> **Requirement a**: Please copy out the records from their first line through the line that contains "bogdanovanastja@yandex.ru", inclusive.

> **Excerpted text**:
======

From: Richard Maine on
JB <foo(a)bar.invalid> wrote:

> Here in Fortran-happy-happy-land, the solution in the vast majority of
> cases is to use the standard timing intrinsics DATE_AND_TIME,
> SYSTEM_CLOCK, and CPU_TIME.

Indeed. I would say that one should have very specific reasons to use
anything other than those. I won't deny that those reasons might exist
in some cases, but they really do need to be specific. Something like "I
read a post on comp.lang.fortran from someone who says that he usually
uses method x (be it RDTSC or anything else)" doesn't even come close to
being specific enough.

Answering in advance the obvious question about what would be specific
enough, I'd say that if one has to ask, then one doesn't have a specific
enough reason.

--
Richard Maine | Good judgment comes from experience;
email: last name at domain . net | experience comes from bad judgment.
domain: summertriangle | -- Mark Twain
From: Arjan on
> Here in Fortran-happy-happy-land, the solution in the vast majority of
> cases is to use the standard timing intrinsics DATE_AND_TIME,
> SYSTEM_CLOCK, and CPU_TIME.



Sounds like I have an answer!
Thanks!

A.
From: glen herrmannsfeldt on
JB <foo(a)bar.invalid> wrote:
> On 2010-03-09, glen herrmannsfeldt <gah(a)ugcs.caltech.edu> wrote:
(snip, in response to a question about performance timing)

>> For IA32, I usually use a routine that returns the value of
>> the time stamp counter, as given by the RDTSC instruction.

> Here, let me formulate a corollary to Godwin's law: "As an online
> programming discussion about timing grows longer, the probability of
> someone suggesting use of RDTSC approaches 1".

======

> **Data for review**:
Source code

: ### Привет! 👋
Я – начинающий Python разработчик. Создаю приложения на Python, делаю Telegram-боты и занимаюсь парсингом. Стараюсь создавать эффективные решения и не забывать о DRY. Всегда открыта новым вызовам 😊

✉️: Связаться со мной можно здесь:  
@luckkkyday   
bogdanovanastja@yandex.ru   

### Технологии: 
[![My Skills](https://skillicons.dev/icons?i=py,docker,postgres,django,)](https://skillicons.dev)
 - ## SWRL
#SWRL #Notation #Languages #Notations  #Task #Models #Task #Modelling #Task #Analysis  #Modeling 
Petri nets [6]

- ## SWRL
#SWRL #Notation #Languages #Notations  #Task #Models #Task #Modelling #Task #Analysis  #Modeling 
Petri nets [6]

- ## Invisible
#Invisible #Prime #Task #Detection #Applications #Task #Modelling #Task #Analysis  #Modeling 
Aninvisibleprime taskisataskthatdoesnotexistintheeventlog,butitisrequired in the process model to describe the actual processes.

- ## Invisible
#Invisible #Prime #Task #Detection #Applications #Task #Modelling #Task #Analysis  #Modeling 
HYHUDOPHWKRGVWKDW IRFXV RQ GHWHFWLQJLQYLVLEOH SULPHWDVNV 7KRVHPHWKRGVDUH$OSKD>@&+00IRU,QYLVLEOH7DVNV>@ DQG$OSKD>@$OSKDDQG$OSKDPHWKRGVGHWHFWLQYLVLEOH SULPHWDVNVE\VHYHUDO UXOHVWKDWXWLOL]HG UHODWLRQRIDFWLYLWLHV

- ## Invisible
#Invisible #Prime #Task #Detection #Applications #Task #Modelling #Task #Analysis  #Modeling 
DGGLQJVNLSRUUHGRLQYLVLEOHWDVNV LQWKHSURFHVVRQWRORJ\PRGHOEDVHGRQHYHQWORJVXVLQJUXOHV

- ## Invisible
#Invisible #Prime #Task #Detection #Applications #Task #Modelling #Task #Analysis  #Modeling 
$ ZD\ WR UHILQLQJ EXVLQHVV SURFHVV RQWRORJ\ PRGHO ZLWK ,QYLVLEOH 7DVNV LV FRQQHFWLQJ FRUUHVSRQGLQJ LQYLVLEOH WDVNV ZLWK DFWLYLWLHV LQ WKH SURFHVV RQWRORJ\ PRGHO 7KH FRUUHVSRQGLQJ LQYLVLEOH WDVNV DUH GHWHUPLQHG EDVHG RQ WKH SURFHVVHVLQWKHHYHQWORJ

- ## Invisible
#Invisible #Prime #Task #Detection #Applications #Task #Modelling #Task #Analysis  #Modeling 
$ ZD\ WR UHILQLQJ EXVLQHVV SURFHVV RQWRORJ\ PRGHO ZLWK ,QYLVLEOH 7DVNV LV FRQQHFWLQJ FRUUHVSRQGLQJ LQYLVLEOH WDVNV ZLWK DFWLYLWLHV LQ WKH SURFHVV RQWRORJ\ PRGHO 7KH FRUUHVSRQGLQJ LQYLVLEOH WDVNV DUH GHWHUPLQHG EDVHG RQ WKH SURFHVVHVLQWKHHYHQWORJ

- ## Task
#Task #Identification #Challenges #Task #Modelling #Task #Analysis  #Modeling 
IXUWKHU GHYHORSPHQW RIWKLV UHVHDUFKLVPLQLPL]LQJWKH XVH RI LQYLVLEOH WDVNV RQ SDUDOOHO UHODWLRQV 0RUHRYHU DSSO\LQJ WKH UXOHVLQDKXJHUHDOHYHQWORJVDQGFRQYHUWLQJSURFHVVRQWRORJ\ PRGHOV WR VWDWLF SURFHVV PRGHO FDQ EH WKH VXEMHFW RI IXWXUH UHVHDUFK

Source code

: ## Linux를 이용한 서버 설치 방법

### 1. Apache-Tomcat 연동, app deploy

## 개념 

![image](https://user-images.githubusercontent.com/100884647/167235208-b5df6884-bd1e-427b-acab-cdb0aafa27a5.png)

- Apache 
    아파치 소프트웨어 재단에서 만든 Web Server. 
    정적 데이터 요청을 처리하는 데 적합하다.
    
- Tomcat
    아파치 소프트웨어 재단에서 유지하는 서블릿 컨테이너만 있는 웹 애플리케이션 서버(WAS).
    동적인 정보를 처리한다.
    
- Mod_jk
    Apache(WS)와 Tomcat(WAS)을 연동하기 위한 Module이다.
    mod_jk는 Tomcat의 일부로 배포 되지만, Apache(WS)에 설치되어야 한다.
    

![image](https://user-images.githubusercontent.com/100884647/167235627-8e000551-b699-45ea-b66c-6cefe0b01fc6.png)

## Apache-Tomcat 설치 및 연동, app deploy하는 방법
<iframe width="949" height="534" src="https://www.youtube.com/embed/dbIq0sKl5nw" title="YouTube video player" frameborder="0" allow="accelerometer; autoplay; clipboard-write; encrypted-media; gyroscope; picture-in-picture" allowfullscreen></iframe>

======

> **Requirement b**: Decide whether each statement below agrees with the Fortran timing thread, answering yes or no and quoting the words that settle it: (i) Richard Maine says one should have very specific reasons to use anything other than the standard timing intrinsics; (ii) Richard Maine considers a comp.lang.fortran post recommending RDTSC a specific enough reason; (iii) Arjan says an answer is still lacking.

> **Response area a**:
Source code

: ### Привет! 👋
Я – начинающий Python разработчик. Создаю приложения на Python, делаю Telegram-боты и занимаюсь парсингом. Стараюсь создавать эффективные решения и не забывать о DRY. Всегда открыта новым вызовам 😊

✉️: Связаться со мной можно здесь:  
@luckkkyday   
bogdanovanastja@yandex.ru   

> **Response area b**:
(i) Yes: "I would say that one should have very specific reasons to use anything other than those."
(ii) No: "doesn't even come close to being specific enough."
(iii) No: "Sounds like I have an answer!"